# What do you clean your Menzerna pads with?



## sirmattylad (Feb 6, 2009)

Just wondering how people clean them after use and any invaluable tips to keep them lasting longer. 8)


----------



## XTR (Mar 2, 2006)

Fairy liquid


----------



## shurcomb (Jan 6, 2007)

I have some pinnacle pad cleaner, spray it on and let it soak for a while, then rinse under running water.


----------



## qooqiiu (Oct 12, 2007)

Are we talking brake pads?

You clean brake pads :? :? :lol:

Seriously :?:


----------



## XTR (Mar 2, 2006)

qooqiiu said:


> Are we talking brake pads?
> 
> You clean brake pads :? :? :lol:
> 
> Seriously :?:


I clean mine with WD40


----------



## TeeTees (Mar 9, 2006)

XTR said:


> Fairy liquid


^ as above - soak with water, massage in the fairly liquid, rinse until all gone, and then leave to dry


----------



## Alan W (Oct 8, 2007)

Spray with APC (1:3), let soak a while and then wash out thoroughly under a running tap (warm water).

Alan W


----------



## mav696 (May 21, 2006)

I just stick them in a bucket of car shampoo and give them a good clean and then a thorough rinse under a tap.


----------



## NickP (May 6, 2002)

Mine go in the Washing Machine @ 30 Degrees along with my MF's and drying Towels


----------



## sirmattylad (Feb 6, 2009)

NickP said:


> Mine go in the Washing Machine @ 30 Degrees along with my MF's and drying Towels


Does that not reduce the life of em?
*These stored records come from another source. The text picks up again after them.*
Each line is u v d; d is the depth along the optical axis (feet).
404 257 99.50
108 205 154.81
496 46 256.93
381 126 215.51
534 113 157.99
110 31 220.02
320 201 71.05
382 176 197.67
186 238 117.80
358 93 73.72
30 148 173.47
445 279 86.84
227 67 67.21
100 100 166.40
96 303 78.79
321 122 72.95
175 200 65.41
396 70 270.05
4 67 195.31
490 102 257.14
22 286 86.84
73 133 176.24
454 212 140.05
Can imagine getting em out and being in pieces! 8)


----------



## NickP (May 6, 2002)

sirmattylad said:


> NickP said:
> 
> 
> > Mine go in the Washing Machine @ 30 Degrees along with my MF's and drying Towels
> ...


All of my Menz, 3M, Sonus and Megs pads have been done in excess of 10 times and all are fine


----------



## redsi72 (Nov 13, 2006)

dont use washing powder though!


----------